As May 1 quickly approaches, and signs around campus urge us to “Skip Class” and “Learn Something” on the Commons, we are likely to react with some obvious and legitimate questions. It’s easy enough to get the first directive. It’s not like most students at Cornell need a reason to skip class. For many, “I don’t feel like it” is sufficient. But learn something? Learn what? And isn’t that what class is for?
Full disclosure: I have been one of the many students, workers and community members involved in planning the “People’s School” on May Day. I do not write this as shameless self-promotion, but as a minimal insight into the three months of thought behind the event. However, it is crucial to emphasize that I speak for no one but myself. These are my thoughts, motivations, and explanations, and are not necessarily those of any other organizers.
The imperative of “Skip Class; Learn Something” is indeed paradoxical, and its illuminative power lies comfortably within that paradox. What we have generally constructed as learning — not only at this institution, but in the society it represents — is a conscious activity that takes place in certain settings. These settings consist of classrooms, lecture halls, libraries, or anywhere in front of a digital screen. In doing so, we methodically separate the learning spaces in our lives from our lives themselves.

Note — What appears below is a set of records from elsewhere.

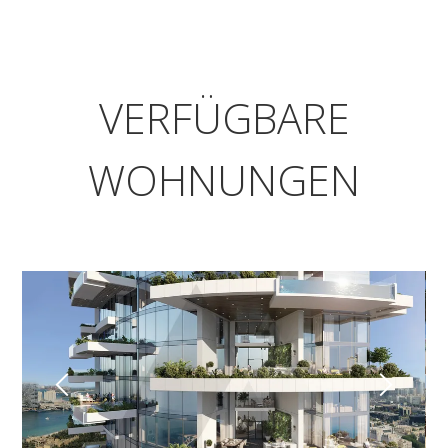
VERFÜGBARE
WOHNUNGEN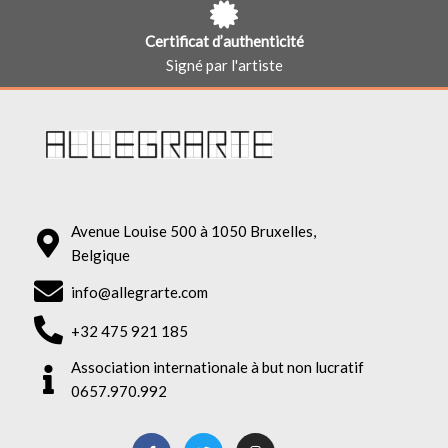
Certificat d’authenticité
Signé par l'artiste
Avenue Louise 500 à 1050 Bruxelles,
Belgique
info@allegrarte.com
+32 475 921 185
Association internationale à but non lucratif
0657.970.992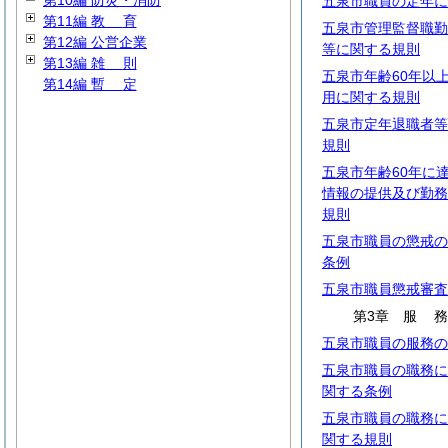
第10編 防災・消防
五泉市職員の定年に
第11編
教
育
五泉市管理監督職勤
第12編 公営企業
等に関する規則
第13編
雑
則
五泉市年齢60年以
第14編
暫
定
用に関する規則
五泉市定年退職者等
規則
五泉市年齢60年に
情報の提供及び勤務
規則
五泉市職員の懲戒の
条例
五泉市職員懲戒審査
第3章
服
五泉市職員の服務の
五泉市職員の職務に
関する条例
五泉市職員の職務に
関する規則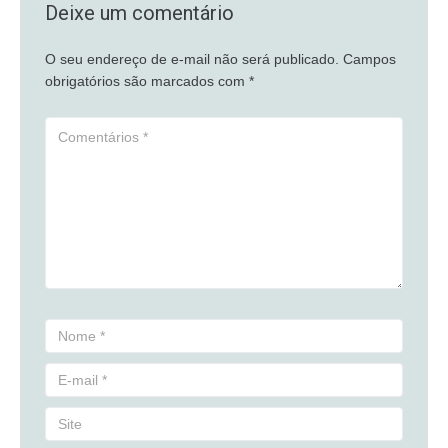
Deixe um comentário
O seu endereço de e-mail não será publicado.
Campos
obrigatórios são marcados com
*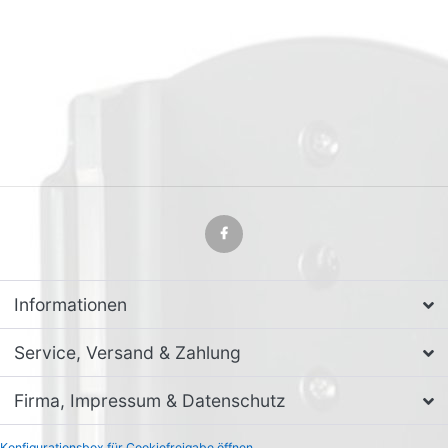
Informationen
Service, Versand & Zahlung
Firma, Impressum & Datenschutz
Konfigurationsbox für Cookiefreigabe öffnen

It follows that when Cornell students want to learn about social inequality (which is sadly pretty rare), we sign up for a course with a vague, catchy, somewhat meaningless intellectual title like “Seeing, Hearing, Feeling: The Manifestation of Human Struggle in Developed America” so we can “contextualize our analysis of proletariat sensation in the tradition of Groucho Marx” or something to that effect.
It might never occur to us that the best way to learn about social injustice short of living it would be to learn from those experiencing it in their own space on their own terms. By this, I do not mean we should plan a trip to Northern Uganda to “study the natives,” “learn about their culture” and indulge some white savior complexes along the way; I mean that they should go down the Hill to the Ithaca Commons and talk to Ithacans about the world they live in. Of course it’s not as if Ithaca is a slum and the people are all hopeless and starving, although some certainly are. However, it is not an exaggeration to say that the Cornell-Ithaca divide is one of the many emblematic snapshots of American inequality. On May Day, the commemoration of the Haymarket Massacre in Chicago, a day for the intersection of worker, immigrant and student struggles, we will break down the divide. Between learning and studying. Between the observer and the observed. Between the intellectual and physical commons. Between a University we’d like to see and the one that exists. Between them and us.